E.g. back in the liberal glory days of the 70% (or higher) top tax bracket that so many on the left pine for today, historical data show the very highest-income level taxpayers paid lower effective rates than did persons at the lower but above-average income levels below them (as did the second-highest, etc.) because of all the tax breaks for investment income plus multitudes of legal tax shelters built into the law. "Tax planning" provided increasing returns to scale (as it does with the estate tax today). That wasn't even vertical equity.

The problem is simple but inexorable: The deadweight cost of taxes rises by the square of the rise in the tax rate -- that is, exponentially. That drives the creation of "loopholes", exemptions, credits, etc., both (a) on the merits to protect important economic activity from the deadweight cost; and (b) in response to the ever bigger payoff to both constituents and politicians from buying and selling tax loopholes, regardless of merit. So much for equity, horizontal or vertical.

Then the new loopholes and tax expenditures narrow the tax base, which requires by arithmetic even higher tax rates to collect any given amount of income, and the higher rates further increase the deadweight cost ... repeat cycle.
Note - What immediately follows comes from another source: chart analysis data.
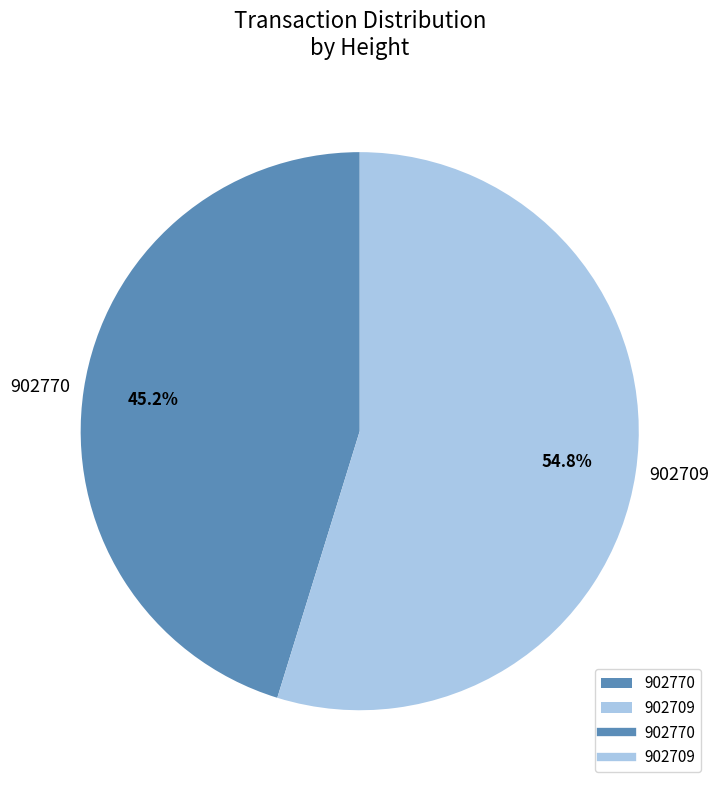

The 902770 slice represents 45% of the pie. True or false?

True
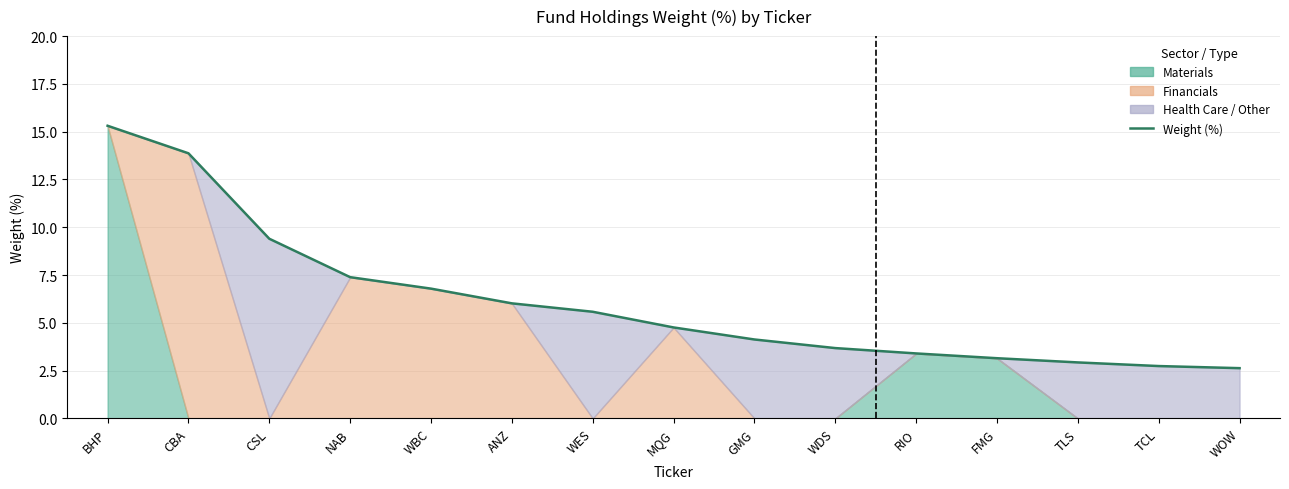

Reading right to left, what are all the values shown in this chart?

WOW=2.6	TCL=2.7	TLS=2.9	FMG=3.1	RIO=3.4	WDS=3.7	GMG=4.1	MQG=4.8	WES=5.6	ANZ=6.0	WBC=6.8	NAB=7.4	CSL=9.4	CBA=13.9	BHP=15.3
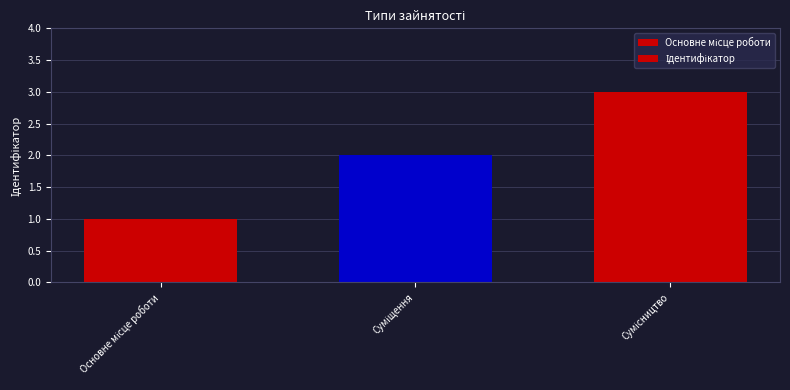

What is the value of the 3rd bar from the left?

3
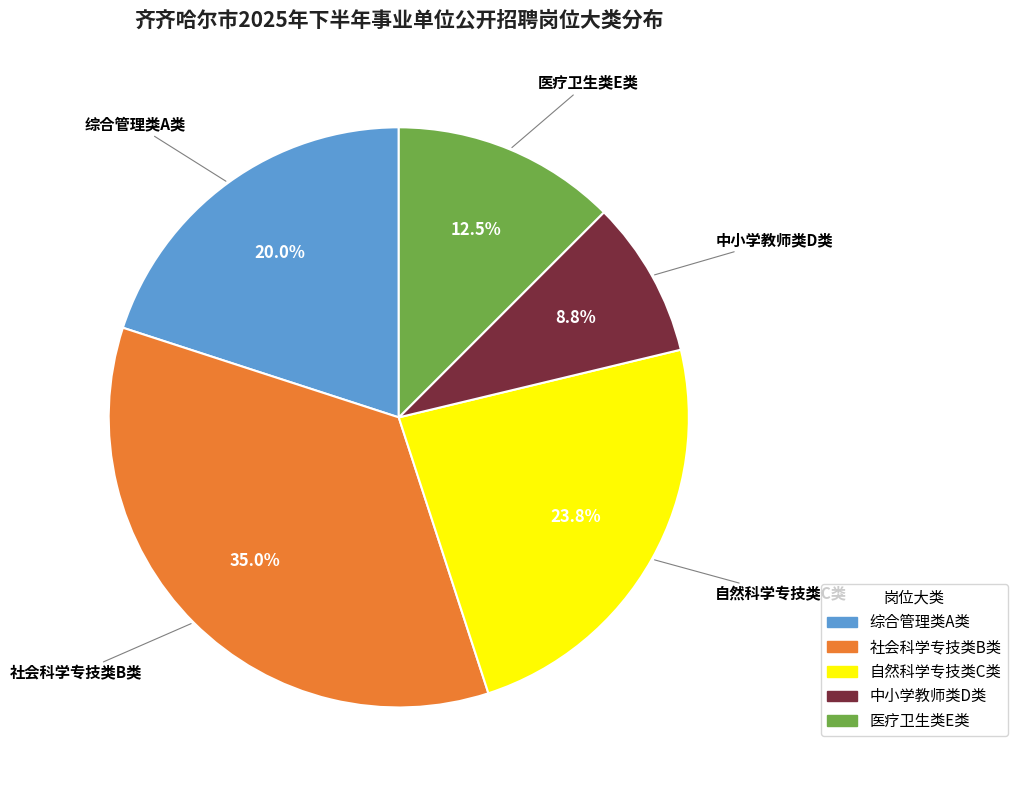

How much of the chart is everything except 综合管理类A类?

80.0%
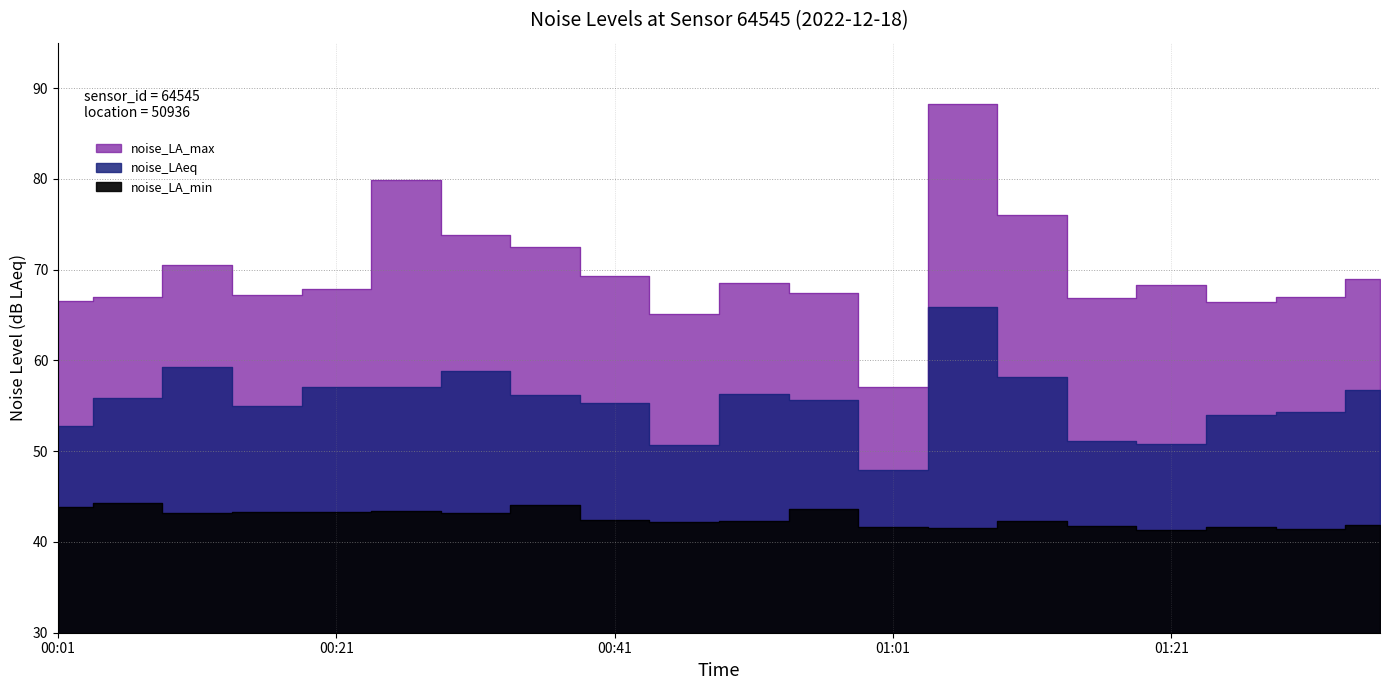

In noise_LA_max, how many points are lower than both neighbors (excluding endpoints)?

5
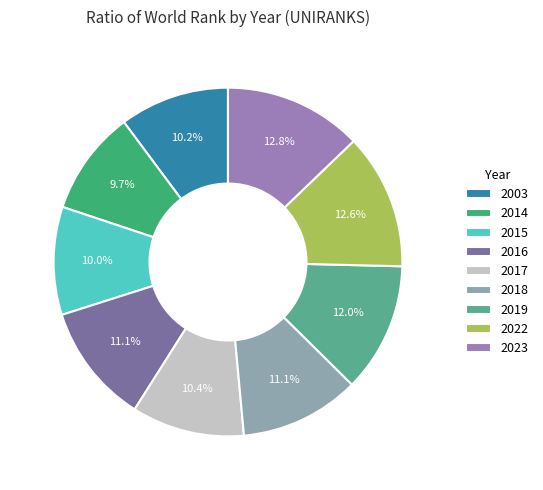

The 2022 slice represents 13% of the pie. True or false?

True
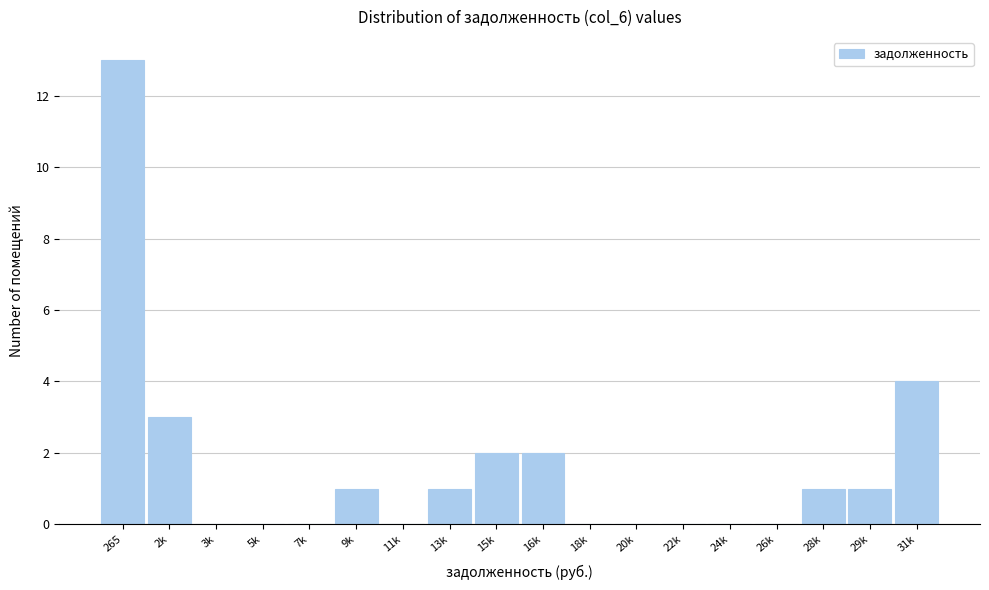

Reading left to right, extract all data points from this chart.

265=13	2k=3	3k=0	5k=0	7k=0	9k=1	11k=0	13k=1	15k=2	16k=2	18k=0	20k=0	22k=0	24k=0	26k=0	28k=1	29k=1	31k=4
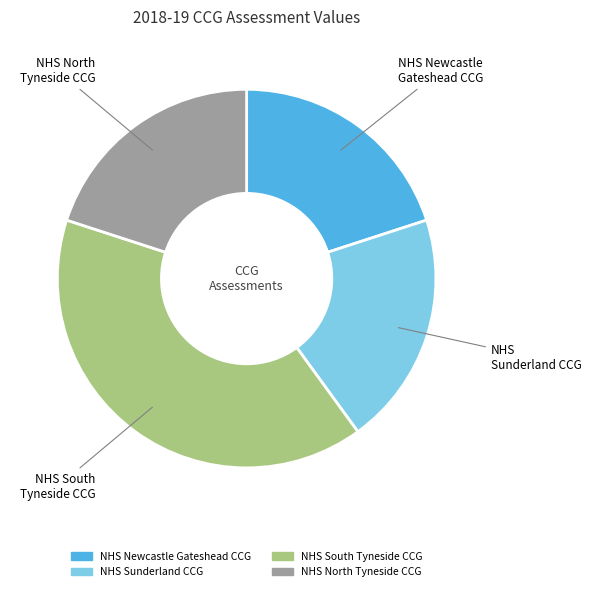

True or false: NHS North Tyneside CCG accounts for 26% of the total.

False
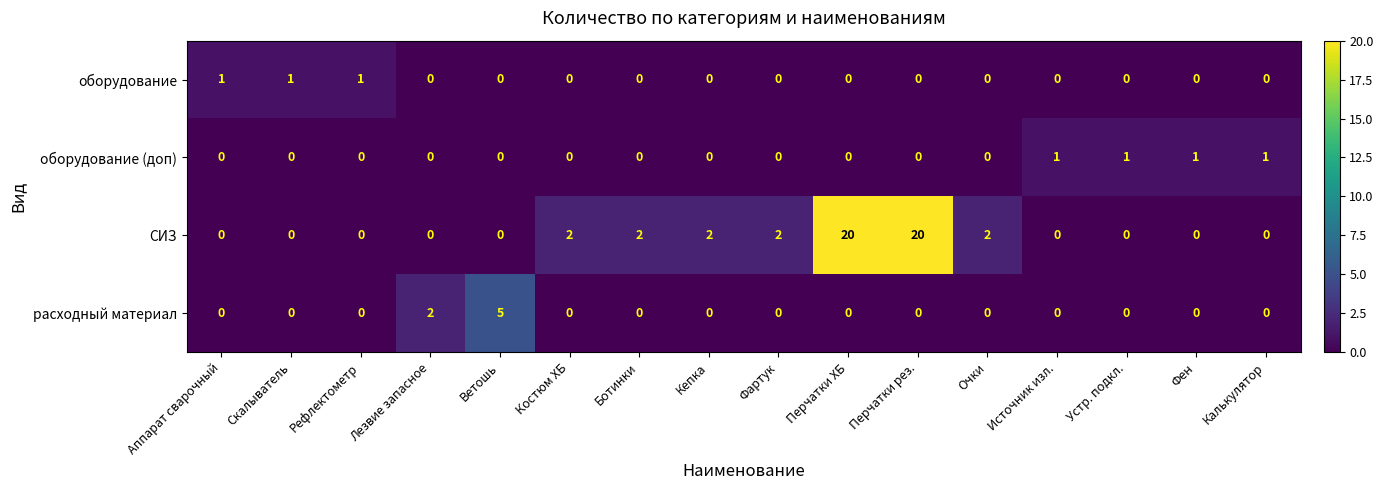

What is the difference between the highest and lowest values at Кепка?

2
An exponentially rising force is tough to resist. And in that light, the unremittingly rising projectived future revenue needs of the govt are not a happy consideration regarding tax equity and efficiency.

TRA '86 was a brief happy moment when the process was reversed in a real left-right bargain, with the left givng up high tax rates and the right giving up scads of corporate tax breaks and rich-person tax shelters. We've been gradually unravelling it ever since.

But hey, it's been done once so at least we know it is possible -- as opposed to so many other pie-in-the-sky miracle reforms, from 90% top tax brackets to flat taxes to the Georgists and all the rest.

So if Wyden-Gregg can start some movement back in that direction, more power to them.

Maybe it could even be a precedent for learning once again how to make left-right bargains on other issues.


Piketty and Saez's work shows

Piketty and Saez's work shows that the top 0.01% of taxpayers paid average federal tax rates of 71.4% and 74.6% in 1960 and 1970 respectively. In 2004, they paid 34.7%.

http://elsa.berkeley.edu/~saez/piketty-saezJEP07taxprog.pdf


Effective tax rates, historically

IRS Statistics of Income, 1965 (the days of the good old 70% top tax bracket).

Effective tax rates by income level (tax actually paid/income, 1965 dollars)...

>$1 million: 30.8%
$500k to $1,000k: 32.8%
$100k to $500k: 36.4%
$50k to 100k: 31.2%

So the people who had income of $50k to $100k paid a higher effective tax rate those who had twenty times more income.

Also note that as in 1970 the top tax bracket rate was 71.75%, it seems unlikely that any income class paid an "average" tax rate of 74.6% -- not only did rates not go that high, but that would also mean receiving no benefit from all the other lower brackets.

Although for 0.01% of taxpayers, who knows what anomaly might apply?